ActivePaper Archive ‘People dying during the process’: Push to free up euthanasia laws - The Age, 6/18/2023

‘People dying during the process’: Push to free up euthanasia laws

Once a national leader with its ‘‘groundbreaking’’ voluntary assisted dying legislation, Victoria is now trailing all other Australian states, euthanasia advocates say.

Tomorrow will mark the start of the fifth year of Victoria’s euthanasia laws.
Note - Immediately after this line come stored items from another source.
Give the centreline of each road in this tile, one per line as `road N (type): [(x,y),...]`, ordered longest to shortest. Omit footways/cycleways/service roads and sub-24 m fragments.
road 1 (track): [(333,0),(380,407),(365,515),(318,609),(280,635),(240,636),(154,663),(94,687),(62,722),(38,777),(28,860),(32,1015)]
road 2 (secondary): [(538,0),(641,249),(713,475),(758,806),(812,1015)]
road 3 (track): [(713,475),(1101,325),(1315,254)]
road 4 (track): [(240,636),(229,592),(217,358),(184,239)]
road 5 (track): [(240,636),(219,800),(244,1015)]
Although the state government promised to review the past four years of the legislation before mid-2024, the terms of reference of the review are yet to be released, casting doubt on whether any major reform of the laws will be possible.
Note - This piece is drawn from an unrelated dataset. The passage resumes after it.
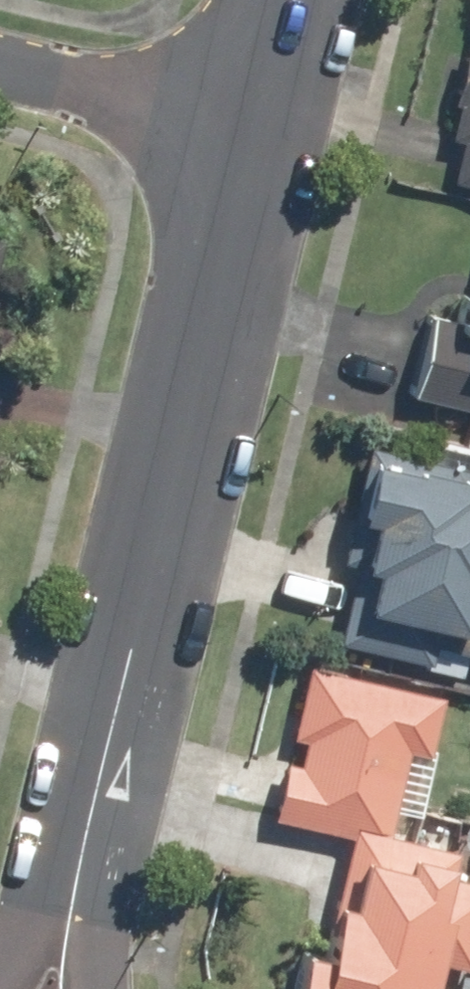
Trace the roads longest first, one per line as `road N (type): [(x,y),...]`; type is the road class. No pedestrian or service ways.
road 1 (residential): [(258,111),(72,881)]
road 2 (residential): [(0,58),(258,111)]
road 3 (residential): [(5,988),(72,881)]

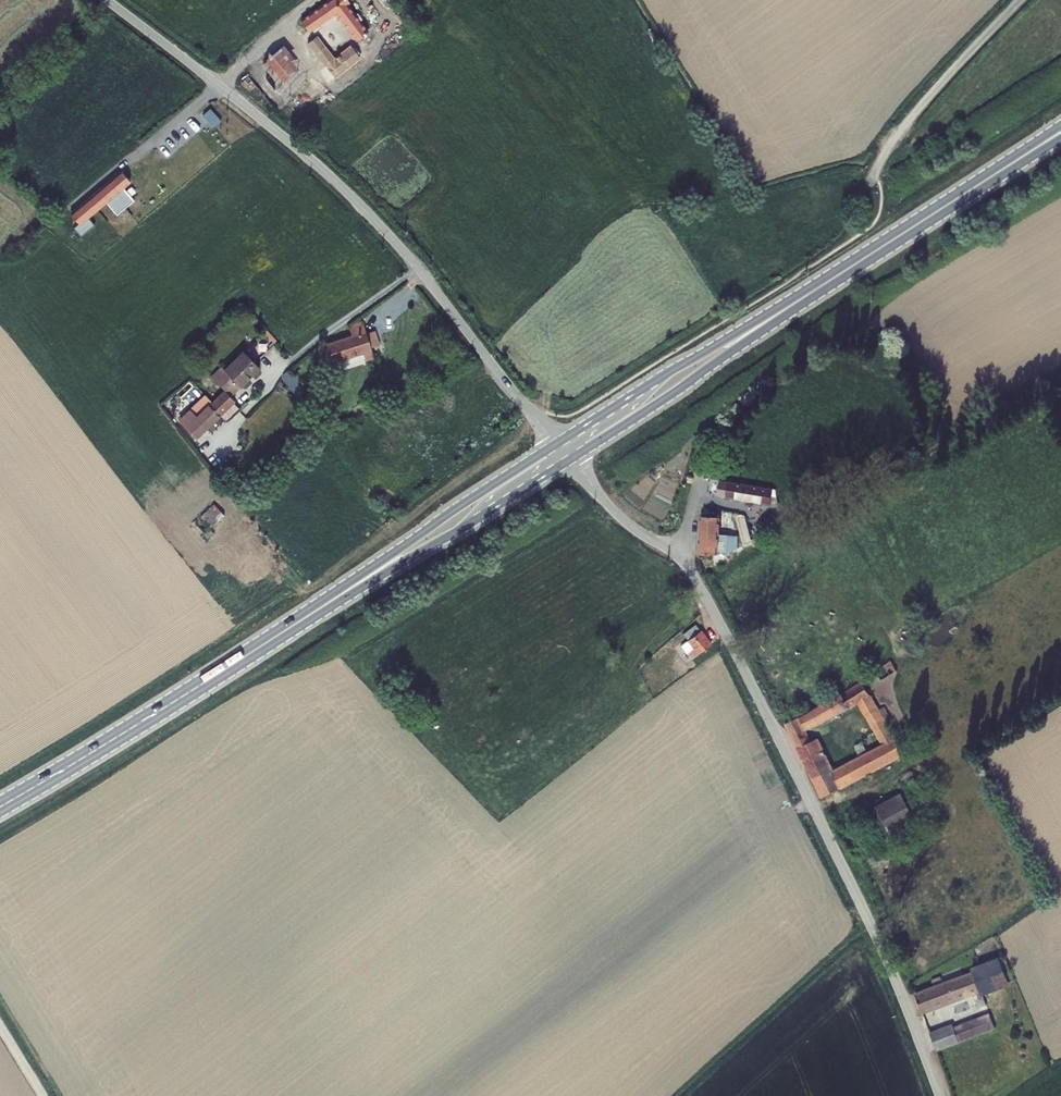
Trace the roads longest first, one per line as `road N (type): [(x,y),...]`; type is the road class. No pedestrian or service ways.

In a submission to the Voluntary Assisted Dying Review Board, seen by this masthead, Dying with Dignity has voiced concerns that the state’s laws are now among the most conservative in the country, as other states and territories moved ahead with newer legislation, removing clauses similar to those in place in Victoria which the group deemed ‘‘unnecessarily restrictive, onerous and [which] only serve to impede the efficacy of the process’’. The board oversees operation of the legislation.

‘‘Victoria, despite being the first state to pass voluntary assisted dying legislation, now needs to improve its legislation, by introducing changes that will at the very least place it on par with other legislation around Australia,’’ the submission said.

Dying with Dignity Victorian vice president Jane Morris said the organisation’s members were pushing for the removal of several intended safeguards, including a gag clause making it illegal for physicians to initiate conversations about voluntary euthanasia with dying patients.

They are also pushing for a requirement that stipulates a person must have six to 12 months to live to be reviewed and possibly expanded in line with other states like Queensland, amid concerns some Victorians are being locked out of the laws despite suffering intolerably after being given a terminal diagnosis.

‘‘There are people dying during the process because it’s just so arduous,’’ Morris said.

Morris said it was imperative that those with first-hand experience with the operation of the euthanasia laws, including doctors, patients and families, were given a say in how the legislation could be improved.

Among the most contentious and difficult challenges facing the state government’s proposed review is a debate which has rapidly gained momentum about whether people with dementia should be included.

Morris said the most frequently asked question of Dying with Dignity groups nationally was: Why do people have to suffer with dementia?

‘‘What we really want to emphasise is that access for dementia sufferers is at the front of mind for Australians,’’ she said.

But others, including aged care specialists David Ames and John Obeid, have warned that issues such as elder abuse must be guarded against. Opponents also argue expanding access to voluntary assisted dying is a distraction from the real issues, including improving the quality of life for people with dementia.

The inclusion of dementia in assisted dying laws is rare globally, but recent reporting in The Age has shown a strong desire for this among many in the community.

Melbourne oncologist Dr Cameron McLaren, who sits on the board of Dying with Dignity, said deficiencies in Victoria’s laws must be addressed in the review.

McLaren wants a residency requirement for the terminally ill to be abolished. The requirement calls for proof that the individual has lived in Victoria for 12 months, but McLaren, who has helped dozens of people lawfully end their lives, argued this safeguard was redundant given almost every state and territory had euthanasia laws in place.

New research published in the Medical Journal of Australia last week investigated the patient experience of seeking an assisted death under Victoria’s laws.

The study, led by Professor Ben White from Queensland University of Technology’s Australian Centre for Health Law Research, found terminally ill Victorians continued to come up against barriers, including challenges in finding trained and willing doctors.

‘‘One of the things that came out loud and clear was people having to go from doctor to doctor,’’ White said. ‘‘One way to deal with this is requiring, as a matter of law or ethics, doctors who don’t want to be involved to at least connect patients to a doctor willing to be involved.’’

The government was contacted for comment but did not respond before deadline.